Fucking hypocrite uncle tom
“I’m alright jack, pull the ladder up!”
The Conservatives say the period before someone can apply for ILR should be extended from five to 10 years.
That’s ridiculous. As it stands, you have to have a job with a 30k+ income and live in the UK in that job for 5 years for ILR. Unless you’re married (Which by the way, as it stands, the rules in my opinion on making it difficult for British people to bring their spouses into the UK violates human rights, you shouldn’t have to have such a high income for a right to have your family in your home country) in which you still must wait 5 years.
She has said there should be a hard cap on migration but declined to say what the cap should be, arguing it would depend on the situation at any given time.
If there’s a large amount of high quality immigrants coming in who are contributors, then what’s the issue. The strain on public services is the fault of policy elsewhere, not on migrants. If they’re bringing in money, then the money should be used to improve services for everyone.

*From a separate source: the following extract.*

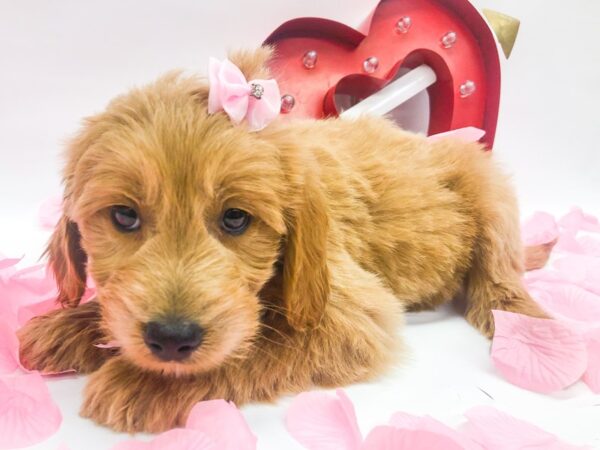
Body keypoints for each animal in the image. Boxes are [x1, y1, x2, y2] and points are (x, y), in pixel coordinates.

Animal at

I don’t agree that we should change the rules. However what she’s suggesting would be to put us in line (albeit towards the long end) of some other European countries. Off the top of my head I think Spain, Germany, Italy, Austria, Greece, Denmark all have equally long timeframes. And I imagine she’s pitched this like that to quickly deflect any arguments away about the UK being unfair.
I still think it’s the wrong the to do and don’t actually believe anything will change here. The Home Office is one of the most incompetent departments so I’d be surprised if they could even process existing applications within ten years let alone extend the waiting period to apply to ten years.
The strain on families already existing is definitely not okay, and I don’t know why more people aren’t talking about it.